Silos submetidos a carregamentos frequentes precisam suportar esforços estruturais e variações provocadas pela movimentação da massa de grãos. Por isso, fatores como resistência do aço, proteção contra corrosão, qualidade da galvanização e precisão da montagem influenciam a vida útil e a segurança da unidade.

A engenharia da estrutura, porém, representa apenas uma parte do sistema. A conservação do produto exige monitoramento permanente das condições internas.

Aeração e termometria evitam perda de peso e qualidade

Após a colheita, os grãos permanecem biologicamente ativos e continuam respirando. Temperatura elevada e umidade inadequada aceleram esse processo, favorecendo a proliferação de fungos, insetos e outros agentes capazes de comprometer a qualidade do lote.

O aumento da atividade respiratória também consome matéria seca, provocando perda de peso e redução do valor comercial do produto. Dependendo das condições, o problema pode avançar sem sinais externos evidentes até atingir uma parcela significativa da massa armazenada.

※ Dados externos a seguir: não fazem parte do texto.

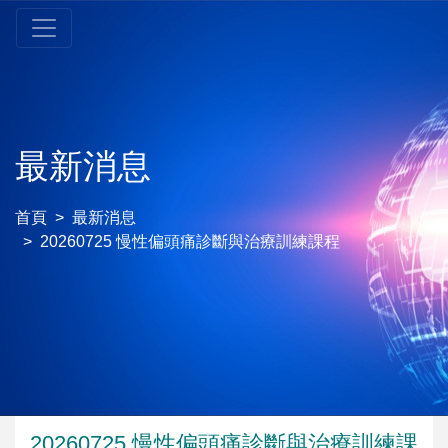
最新消息
首頁
最新消息
20260725 慢性偏頭痛診斷與治療訓練課程
20260725 慢性偏頭痛診斷與治療訓練課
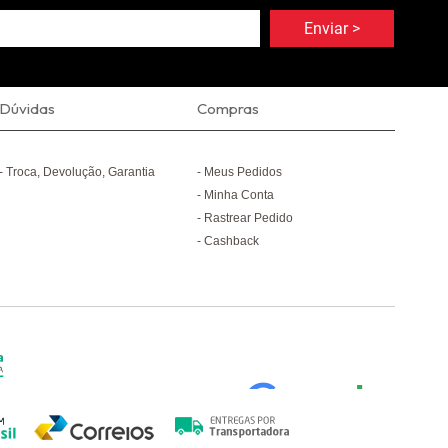
Dúvidas
Compras
Troca, Devolução, Garantia
Meus Pedidos
Minha Conta
Rastrear Pedido
Cashback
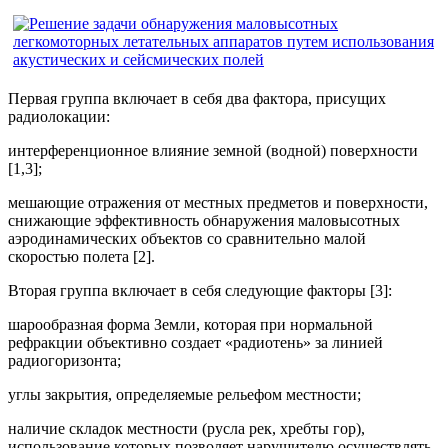
Первая группа включает в себя два фактора, присущих
радиолокации:
интерференционное влияние земной (водной) поверхности
[1,3];
мешающие отражения от местных предметов и поверхности,
снижающие эффективность обнаружения маловысотных
аэродинамических объектов со сравнительно малой
скоростью полета [2].
Вторая группа включает в себя следующие факторы [3]:
шарообразная форма Земли, которая при нормальной
рефракции объективно создает «радиотень» за линией
радиогоризонта;
углы закрытия, определяемые рельефом местности;
наличие складок местности (русла рек, хребты гор),
использование которых позволяет нарушителю осуществлять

Segundo Franklin Oliveira, os projetos de alto desempenho precisam combinar a estrutura física com tecnologias capazes de controlar o ambiente interno.

“Se a estrutura de armazenagem não contar com um sistema ativo e automatizado de circulação de ar, a oscilação térmica interna acelera a taxa respiratória do grão, provocando o consumo de matéria seca e a consequente perda real de peso do lote”, alerta.

Sistemas de termometria digital permitem acompanhar as temperaturas em diferentes pontos do silo. A aeração automatizada, por sua vez, utiliza essas informações e as condições do ar externo para definir os períodos mais adequados de ventilação.

O funcionamento conjunto dessas tecnologias ajuda a uniformizar a temperatura, controlar a umidade e preservar as características físicas, sanitárias e comerciais dos grãos.

Armazenagem ganha importância na rentabilidade agrícola

Com o crescimento das safras brasileiras, ampliar a armazenagem na origem tornou-se uma questão estratégica para a competitividade do agronegócio. A infraestrutura reduz a concentração das entregas, melhora o planejamento logístico e oferece ao produtor mais flexibilidade para comercializar.

O investimento, contudo, deve fazer parte de uma análise integrada. Capacidade produtiva, localização da fazenda, disponibilidade de energia, tipos de grãos, período médio de retenção, exigências legais e alternativas de financiamento precisam ser avaliados antes da implantação.

Quando dimensionada corretamente e operada com controle técnico, a armazenagem deixa de ser apenas uma estrutura de estocagem. Ela passa a funcionar como instrumento de proteção da qualidade, gestão de riscos e preservação da margem do produtor rural.

“A sustentabilidade financeira da porteira para dentro depende da autonomia de comercialização. E ela só é alcançada quando o produtor dispõe de uma estrutura robusta e capaz de preservar a integridade biológica do seu patrimônio por longos períodos”, conclui Oliveira.